Top Tip 1: “Ultimately, where people make a big mistake is that they try and achieve loudness over everything. Everyone wants everything to be loud and tends to A/B their tracks against a mastered song from someone they look up to. I think people sometimes spend more time worrying about how loud something’s going to be than the mixdown itself. A good mixdown that is very controlled and sounds great will nearly always become really loud easily.”

Top Tip 2: “Using analogue gear will give you a different sound. Some people who do stuff in the box will use a limiter, an expander, an exciter and another limiter and squash everything until it starts to sound painful.”

Peter Thomas

Peter Thomas is one of the founders of PMC monitors, listed in the kit-lists of the best studios in the world.

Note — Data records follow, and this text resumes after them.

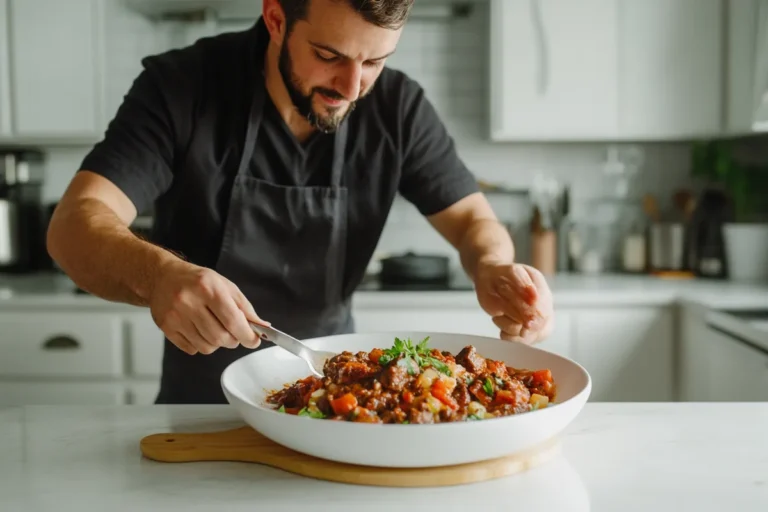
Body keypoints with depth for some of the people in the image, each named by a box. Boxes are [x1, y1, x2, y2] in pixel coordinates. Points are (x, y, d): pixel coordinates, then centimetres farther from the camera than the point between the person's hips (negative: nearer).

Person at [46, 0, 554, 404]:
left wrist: (494, 266, -30)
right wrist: (157, 275, -47)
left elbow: (473, 218, -5)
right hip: (202, 391, -1)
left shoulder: (398, 106, -11)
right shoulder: (180, 86, -18)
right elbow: (74, 224, -25)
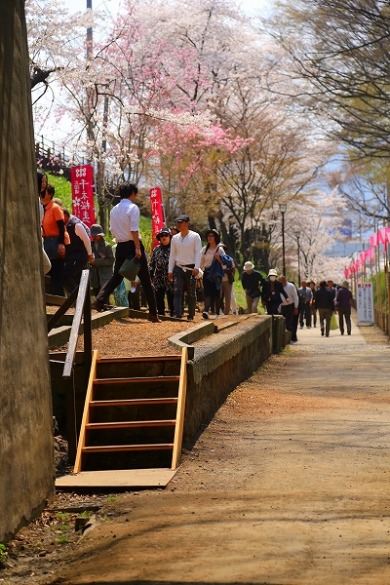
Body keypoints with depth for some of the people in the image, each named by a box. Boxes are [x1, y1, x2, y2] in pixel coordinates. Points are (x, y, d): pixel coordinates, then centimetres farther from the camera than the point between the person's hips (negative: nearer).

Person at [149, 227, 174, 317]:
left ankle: (173, 314, 3)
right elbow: (152, 264, 17)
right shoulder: (156, 250, 14)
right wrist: (150, 275, 10)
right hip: (159, 279, 5)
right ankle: (160, 314, 14)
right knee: (159, 298, 6)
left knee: (171, 298, -2)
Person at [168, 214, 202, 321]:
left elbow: (198, 253, -6)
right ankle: (177, 314, -16)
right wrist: (170, 270, 8)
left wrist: (196, 267, -17)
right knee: (177, 292, -10)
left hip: (191, 269, -3)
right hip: (178, 268, 3)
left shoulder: (195, 236, -1)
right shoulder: (175, 238, 10)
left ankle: (191, 315, 11)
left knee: (191, 293, 3)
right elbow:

Top Tip: “Years ago, there were fewer good acousticians designing studios and it showed. You could say that nearfields were necessary, because they provided a solution for poor main monitors and poor room acoustics – by being close to them and listening directly, you didn’t hear the room. Thankfully, that’s now changed; main monitors have improved enormously and there are plenty of studio designers who do a great job. To some extent, however, the baby got thrown out with the bathwater… you do need to use main monitors to really hear what’s going on with your music, especially at the bottom end.”

Miles Showell

Working in mastering since 1984, Miles Showell is (literally) at the cutting edge of the process of half-speed mastering, for several high-profile records for Abbey Road.

Top Tip: “The most important part of mastering is to listen to what is there in the recording… Until I know what is going to happen in a particular song, I can’t really make an authoritative decision on what should or, equally importantly, should not be done.”

Mastering tips – The Readers

Trevor Mundye: “Get the best monitors you can afford. Give space to your track instruments with panning and don’t overload volumes, keep any vocals upfront, listen to the mastered track on different sound systems and in the car before finalising. Oh and yes! Use your ears.”

Cameron Bashaw: “Now that today’s biggest listening outlets are all streaming services implementing loundess control algorithms, don’t try to master as loud as possible. The loudness wars are over. And, if you think the song in question is destined for radio play, just know that radio stations apply their own heavy processing on top of your master anyway. Loudness is a relative thing.”

Charlie Tee: “Tip No. 1: don’t pay for mastering if you can learn it.”

Tip No. 2: “If you recorded and mixed it the right way, mastering should take less than 10 minutes per song. Tip No. 3: yes, in the box can sound pretty good.”

Bas de Zwart: “Invest in a hardware compressor. It will almost always have a better and richer sound than software compression. Don’t master your tracks separately, but create one long master for all your tracks.”